(DATA FOR THE TASK)

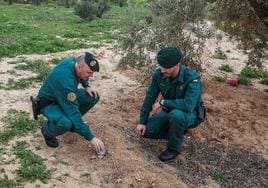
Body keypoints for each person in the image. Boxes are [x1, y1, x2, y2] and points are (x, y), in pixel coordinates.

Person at [135, 47, 202, 161]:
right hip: (169, 110)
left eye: (166, 67)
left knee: (177, 115)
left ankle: (173, 149)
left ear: (177, 65)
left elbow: (188, 105)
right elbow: (150, 96)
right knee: (147, 131)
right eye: (161, 66)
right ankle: (177, 132)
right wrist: (142, 121)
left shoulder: (192, 78)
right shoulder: (159, 75)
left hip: (190, 114)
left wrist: (163, 102)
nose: (162, 70)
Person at [32, 52, 105, 154]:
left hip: (62, 97)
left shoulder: (72, 61)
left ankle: (74, 125)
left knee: (92, 96)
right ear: (79, 67)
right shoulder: (66, 83)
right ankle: (47, 131)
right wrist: (91, 138)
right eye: (89, 73)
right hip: (49, 103)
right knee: (65, 123)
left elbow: (81, 73)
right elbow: (73, 112)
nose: (91, 75)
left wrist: (86, 85)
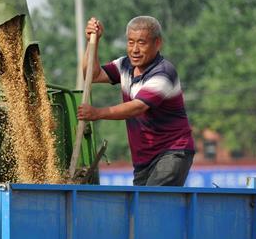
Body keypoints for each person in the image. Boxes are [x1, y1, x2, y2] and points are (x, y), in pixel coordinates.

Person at [77, 16, 195, 186]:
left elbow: (138, 107)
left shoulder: (163, 73)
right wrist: (91, 42)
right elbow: (92, 74)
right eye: (131, 42)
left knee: (151, 205)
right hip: (143, 159)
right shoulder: (125, 65)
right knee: (141, 210)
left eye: (141, 43)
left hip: (171, 152)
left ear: (157, 43)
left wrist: (97, 113)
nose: (135, 49)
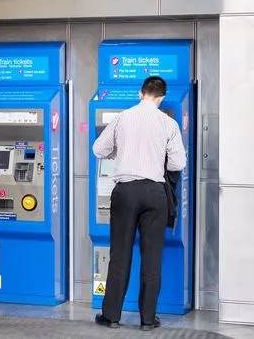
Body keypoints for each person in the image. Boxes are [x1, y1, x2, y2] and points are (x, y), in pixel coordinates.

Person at [92, 76, 186, 332]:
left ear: (140, 93)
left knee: (119, 255)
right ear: (161, 97)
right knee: (152, 258)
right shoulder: (168, 123)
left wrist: (119, 152)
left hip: (125, 192)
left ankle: (111, 316)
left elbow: (98, 149)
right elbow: (178, 164)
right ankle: (147, 319)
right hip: (155, 194)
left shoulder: (122, 117)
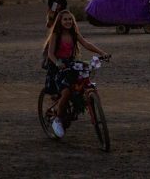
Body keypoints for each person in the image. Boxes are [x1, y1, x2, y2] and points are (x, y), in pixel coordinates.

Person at [43, 10, 110, 138]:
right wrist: (57, 63)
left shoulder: (74, 34)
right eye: (65, 19)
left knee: (82, 81)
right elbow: (50, 53)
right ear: (60, 21)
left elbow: (86, 44)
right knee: (66, 91)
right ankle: (57, 118)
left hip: (71, 64)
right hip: (58, 66)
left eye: (70, 19)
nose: (68, 21)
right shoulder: (56, 34)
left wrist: (102, 53)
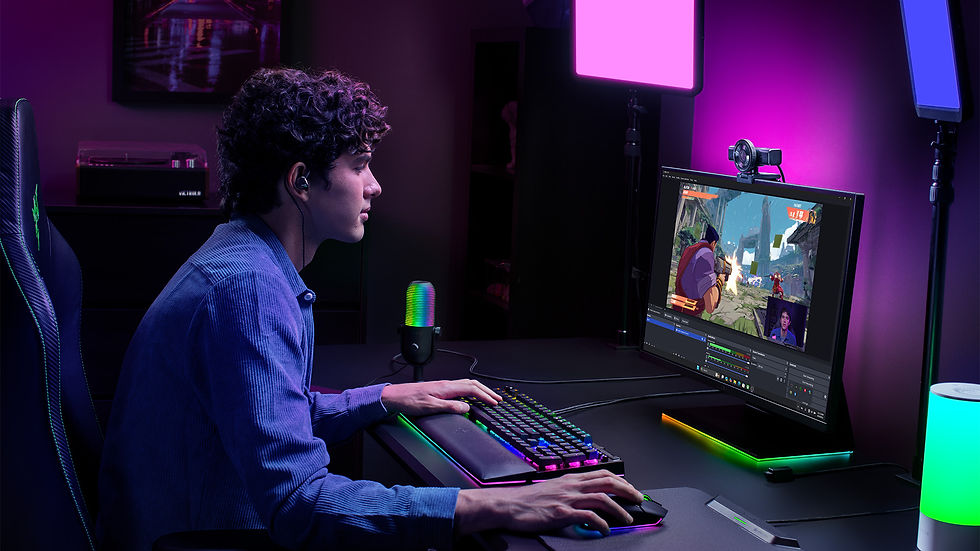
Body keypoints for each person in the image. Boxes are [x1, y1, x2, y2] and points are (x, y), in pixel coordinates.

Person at [97, 68, 642, 551]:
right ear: (301, 180)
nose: (375, 186)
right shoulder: (251, 291)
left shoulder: (239, 256)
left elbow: (265, 418)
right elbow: (300, 505)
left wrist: (381, 397)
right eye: (360, 165)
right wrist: (494, 505)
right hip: (200, 539)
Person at [671, 224, 727, 316]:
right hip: (690, 312)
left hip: (676, 306)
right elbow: (710, 306)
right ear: (713, 243)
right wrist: (720, 280)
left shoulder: (690, 249)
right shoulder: (707, 254)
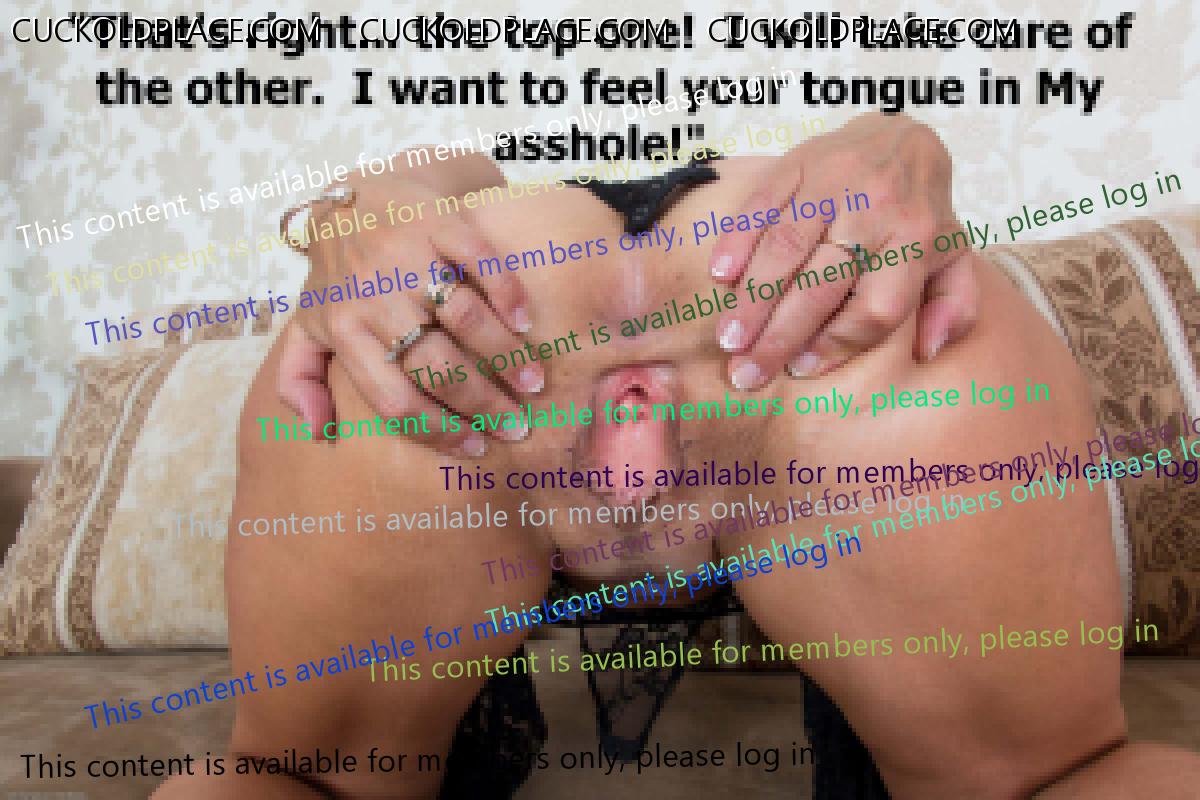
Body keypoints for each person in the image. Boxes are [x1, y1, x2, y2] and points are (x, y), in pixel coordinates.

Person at [155, 113, 1200, 799]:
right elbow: (443, 170)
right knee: (1056, 777)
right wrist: (902, 140)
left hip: (471, 330)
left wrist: (355, 207)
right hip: (813, 315)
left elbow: (447, 169)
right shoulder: (808, 194)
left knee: (301, 780)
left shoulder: (495, 209)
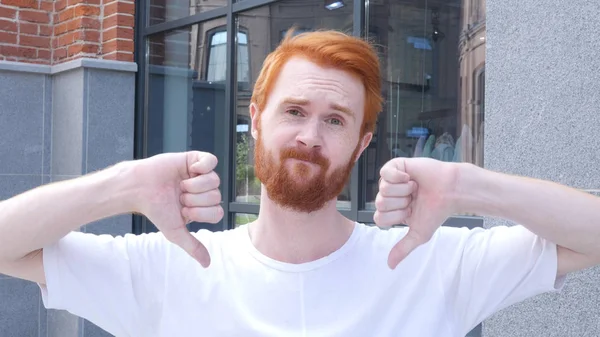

(End DATA FOR THE TASK)

= WHAT YOU SHOULD DO =
Transcribe each line above exactly, pictures excluded.

= SOLUTION FOR THIS EXERCISE =
Body keypoints for each person in the image. Boxes are [x1, y1, x2, y2] and points are (x, y), in pixel coordinates.

Person at [135, 47, 202, 161]:
right hip: (169, 110)
left eye: (166, 67)
left knee: (177, 115)
left ankle: (173, 149)
left ear: (177, 65)
left elbow: (188, 105)
right elbow: (150, 96)
right knee: (147, 131)
right eye: (161, 66)
right ankle: (177, 132)
right wrist: (142, 121)
left shoulder: (192, 78)
right shoulder: (159, 75)
left hip: (190, 114)
left wrist: (163, 102)
nose: (162, 70)
Person at [32, 52, 105, 154]:
left hip: (62, 97)
left shoulder: (72, 61)
left ankle: (74, 125)
left knee: (92, 96)
right ear: (79, 67)
right shoulder: (66, 83)
right ankle: (47, 131)
right wrist: (91, 138)
right eye: (89, 73)
right hip: (49, 103)
right knee: (65, 123)
left elbow: (81, 73)
right elbow: (73, 112)
nose: (91, 75)
left wrist: (86, 85)
Body keypoints for each person in the image. Boxes are [x1, y1, x2, y2] and points are (x, y), in pixel coordinates.

Person at [77, 16, 195, 186]:
left elbow: (138, 107)
left shoulder: (163, 73)
right wrist: (91, 42)
right elbow: (92, 74)
right eye: (131, 42)
left knee: (151, 205)
right hip: (143, 159)
right shoulder: (125, 65)
right knee: (141, 210)
left eye: (141, 43)
left hip: (171, 152)
left ear: (157, 43)
left wrist: (97, 113)
nose: (135, 49)
Body keypoints for each person in the image. Boxes are [x1, y1, x2, y2] and points are (x, y), in pixel coordinates.

Person at [92, 76, 186, 332]:
left ear: (140, 93)
left knee: (119, 255)
right ear: (161, 97)
right knee: (152, 258)
right shoulder: (168, 123)
left wrist: (119, 152)
left hip: (125, 192)
left ankle: (111, 316)
left elbow: (98, 149)
right elbow: (178, 164)
right ankle: (147, 319)
right hip: (155, 194)
left shoulder: (122, 117)
Body keypoints for each person in the image. Boxes are [x1, y1, x2, y2] and points are (x, y), in pixel coordinates.

Person at [43, 10, 110, 138]:
right wrist: (57, 63)
left shoulder: (74, 34)
right eye: (65, 19)
left knee: (82, 81)
right elbow: (50, 53)
right ear: (60, 21)
left elbow: (86, 44)
right knee: (66, 91)
right ankle: (57, 118)
left hip: (71, 64)
right hip: (58, 66)
left eye: (70, 19)
nose: (68, 21)
right shoulder: (56, 34)
left wrist: (102, 53)
Body keypoints for each person in the image. Boxes are [x1, y1, x2, y2] and points are (x, y), in pixel coordinates.

Person at [97, 68, 642, 551]:
right ear: (301, 180)
nose: (375, 186)
right shoulder: (251, 291)
left shoulder: (239, 256)
left elbow: (265, 418)
right elbow: (300, 505)
left wrist: (381, 397)
right eye: (360, 165)
right wrist: (494, 505)
right hip: (200, 539)
Person at [671, 224, 727, 316]:
right hip: (690, 312)
left hip: (676, 306)
right elbow: (710, 306)
right ear: (713, 243)
right wrist: (720, 280)
left shoulder: (690, 249)
right shoulder: (707, 254)
Body keypoints for each person in the image. Boxes are [x1, y1, x2, y2] and points are (x, y), in pixel coordinates.

Person at [155, 113, 1200, 799]:
right elbow: (443, 170)
right knee: (1056, 777)
right wrist: (902, 140)
left hip: (471, 330)
left wrist: (355, 207)
right hip: (813, 315)
left elbow: (447, 169)
right shoulder: (808, 194)
left knee: (301, 780)
left shoulder: (495, 209)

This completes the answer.